» Work required
Could you print only the lines from the one containing "für exotische Outdoor-Tests" through the end of the listing below, unchanged?

### Provided records

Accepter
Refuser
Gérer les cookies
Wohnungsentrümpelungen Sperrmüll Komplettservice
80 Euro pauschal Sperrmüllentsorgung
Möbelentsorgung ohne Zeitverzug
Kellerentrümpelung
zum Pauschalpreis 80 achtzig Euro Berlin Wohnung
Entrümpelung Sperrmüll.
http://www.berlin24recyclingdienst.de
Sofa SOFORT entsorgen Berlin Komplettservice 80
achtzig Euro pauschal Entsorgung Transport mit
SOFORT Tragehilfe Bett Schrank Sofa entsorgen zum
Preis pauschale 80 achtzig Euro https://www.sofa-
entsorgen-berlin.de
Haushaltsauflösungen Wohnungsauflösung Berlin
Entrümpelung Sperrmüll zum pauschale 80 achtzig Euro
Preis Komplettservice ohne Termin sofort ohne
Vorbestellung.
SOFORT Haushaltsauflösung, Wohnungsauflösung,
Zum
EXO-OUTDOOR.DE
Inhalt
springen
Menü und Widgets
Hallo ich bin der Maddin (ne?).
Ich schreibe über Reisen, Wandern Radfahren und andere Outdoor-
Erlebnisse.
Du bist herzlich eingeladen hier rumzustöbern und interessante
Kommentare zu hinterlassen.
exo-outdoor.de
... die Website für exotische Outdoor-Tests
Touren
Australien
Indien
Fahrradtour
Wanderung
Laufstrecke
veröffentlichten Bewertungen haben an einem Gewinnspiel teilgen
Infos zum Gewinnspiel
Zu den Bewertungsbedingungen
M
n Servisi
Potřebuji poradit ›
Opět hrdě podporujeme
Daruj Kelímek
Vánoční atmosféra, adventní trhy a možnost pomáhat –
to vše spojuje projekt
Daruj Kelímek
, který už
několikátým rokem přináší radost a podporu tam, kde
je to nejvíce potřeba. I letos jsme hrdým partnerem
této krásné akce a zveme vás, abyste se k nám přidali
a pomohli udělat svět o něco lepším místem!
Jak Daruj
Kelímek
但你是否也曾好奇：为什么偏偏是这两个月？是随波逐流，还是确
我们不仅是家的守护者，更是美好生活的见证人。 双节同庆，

######

» Written answer
... die Website für exotische Outdoor-Tests
Touren
Australien
Indien
Fahrradtour
Wanderung
Laufstrecke
veröffentlichten Bewertungen haben an einem Gewinnspiel teilgen
Infos zum Gewinnspiel
Zu den Bewertungsbedingungen
M
n Servisi
Potřebuji poradit ›
Opět hrdě podporujeme
Daruj Kelímek
Vánoční atmosféra, adventní trhy a možnost pomáhat –
to vše spojuje projekt
Daruj Kelímek
, který už
několikátým rokem přináší radost a podporu tam, kde
je to nejvíce potřeba. I letos jsme hrdým partnerem
této krásné akce a zveme vás, abyste se k nám přidali
a pomohli udělat svět o něco lepším místem!
Jak Daruj
Kelímek
但你是否也曾好奇：为什么偏偏是这两个月？是随波逐流，还是确
我们不仅是家的守护者，更是美好生活的见证人。 双节同庆，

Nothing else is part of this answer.